Traumatizados, os policiais civis saíram em bando da DP aos primeiros gritos de uma jovem, que correu aterrorizada, de roupas íntimas, assim que Rodrigo invadiu sua casa. Os policiais frearam a viatura no meio da rua e desceram de metralhadora e pistola na mão. Achavam que era uma quadrilha, mas o ladrão era um solitário "nóia" (viciado, na gíria paulistana). Azar o dele...e que azar. Foi derrubado, manietado e algemado, como gado.

— Pô, senhor, não fiz nada, nem tava armado. Peguei nada de ninguém — reclamou Rodrigo.

Os vizinhos queriam linchá-lo e foram impedidos pelos policiais civis.

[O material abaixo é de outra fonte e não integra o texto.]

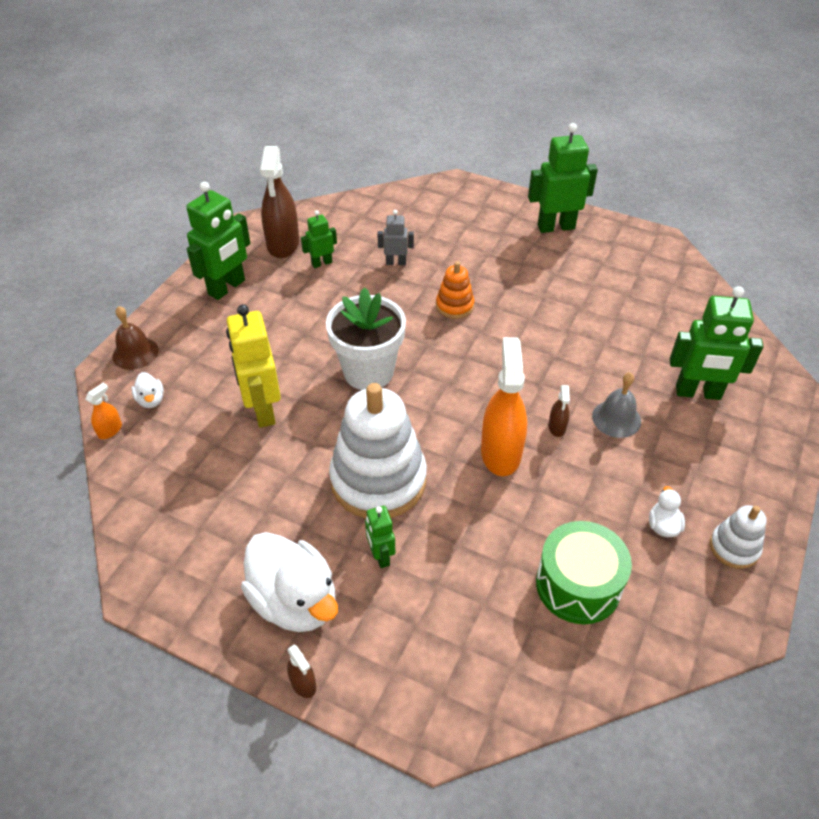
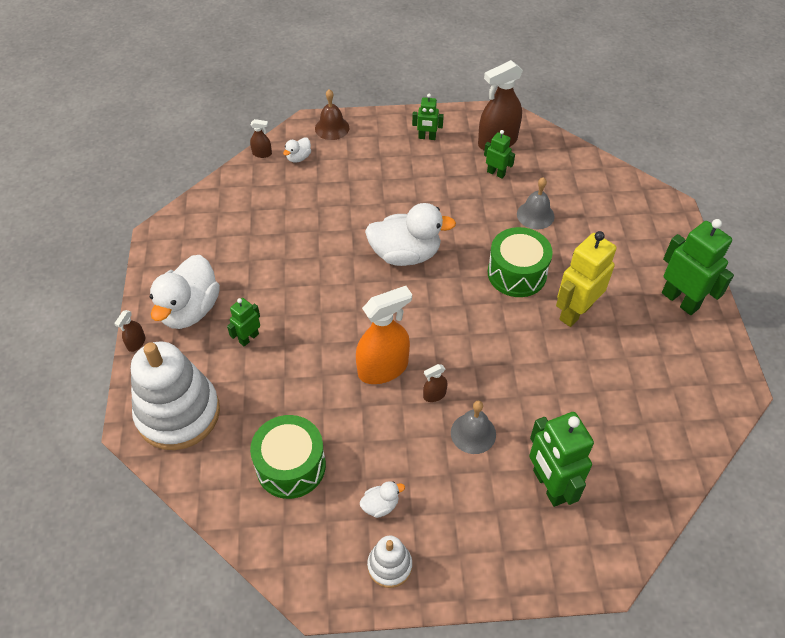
camera: 60 degrees right, 5 degrees up
(110, 430) = (262, 153): orange spray bottle -> brown spray bottle
(227, 287) = (427, 137): green robot -> green robot, size x0.53
(263, 410) = (329, 216): yellow robot -> yellow robot (575, 312)
(368, 372) = (405, 254): white flower pot -> white duck
(378, 480) = (310, 307): white stacking toy -> white stacking toy (178, 413)
(396, 262) = (535, 215): grey robot -> grey bell
(454, 306) = (517, 273): orange stacking toy -> green drum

Um dos agentes retrucou:

— A vítima tá mentindo, então, é isso? — gritou o agente, antes de pedir ao colega: "dá uma olhada na casa, vê se ele dispensou a arma".

Rodrigo foi jogado no fundo de um camburão, enquanto chegavam mais viaturas — duas, três, cinco. Era agente para tudo que é lado. Alegou inocência, mas foi xingado pelos moradores. Até que um policial perdeu a paciência e disse, com todas as letras: "Cala a boca". E ele se calou.

Como calada está a maioria dos paulistanos, nessas noites que teimam em não ter fim.